Tucked away amid the 3,700 lots of German, European, and worldwide single stamps, covers, and collections were 30 or so lots from the “Vereinigte Staaten von Amerika,” or United States of America.
Seeking out U.S. items overseas can be especially rewarding, because the competition tends to be less intense, and therefore the bidding is lower.
It would be a mistake to get discouraged by the Auction Galleries Hamburg lot descriptions, which are in German.
Though a robotic translation from Google or some other service can be as confusing as it is edifying, the pictures often say all that needs to be said about an item.
And it’s a safe bet that any European auction house can provide basic customer service in English, such as responding to an email query for clarification.
The Zeppelin plate blocks mentioned in the Linn’s March 6 preview of the Hamburg sale unfortunately did not find a buyer, but several other U.S. items did, including what might just be one of the prettiest covers of all time.
A small, clean envelope mailed from Philadelphia to Port Deposit, Md., in the early 1850s bore the stunning combination of a red stamp canceled by a blue postmark and a blue stamp canceled by a red postmark.

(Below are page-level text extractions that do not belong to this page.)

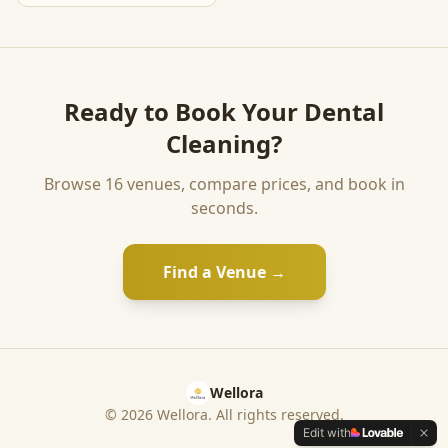
Ready to Book Your
Dental
Cleaning
?
Browse
16
venues, compare prices, and book in
seconds.
Find a Venue →
Wellora
©
2026
Wellora. All rights reserved.
Edit with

Hamburg did not identify the imperforate 3¢ 1851 George Washington by catalog number.
Identifications are not always easy to do from an online scan, but the stamp appears to be a Type II, with a recut inner frame line.

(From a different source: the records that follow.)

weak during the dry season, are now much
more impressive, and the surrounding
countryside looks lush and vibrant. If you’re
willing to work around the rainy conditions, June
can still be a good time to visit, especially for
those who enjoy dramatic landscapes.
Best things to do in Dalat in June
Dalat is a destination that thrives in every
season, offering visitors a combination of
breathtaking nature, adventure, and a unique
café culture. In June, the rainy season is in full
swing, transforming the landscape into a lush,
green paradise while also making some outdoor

The cover is postmarked Oct. 27, and a pencil notation at lower left gives a year of 1852, perhaps based on the contents. If that date is correct, it would make the stamp more likely to be the more common dull red shade (Scott 11A), although there’s a small possibility it could be the more desirable claret or brown-orange.
Alongside the 3¢, tied by the Philadelphia datestamp and also by a nifty, solid red star, is a 1¢ Eagle carrier’s stamp (Scott LO2) — a type of U.S. Official stamp that paid the extra fee for delivering a letter to a local post office in the days before there were mailboxes on every other street corner.
Between the red-white-and-blue color combo, the iconography of the stamps, the jaunty angle at which they are placed, and the overall neatness of the cover, this might just be one of the most eye-appealing items in all of philately.
Some lucky buyer took it home with a bid of €350, or about $455 including the 22 percent buyer’s commission levied by Hamburg.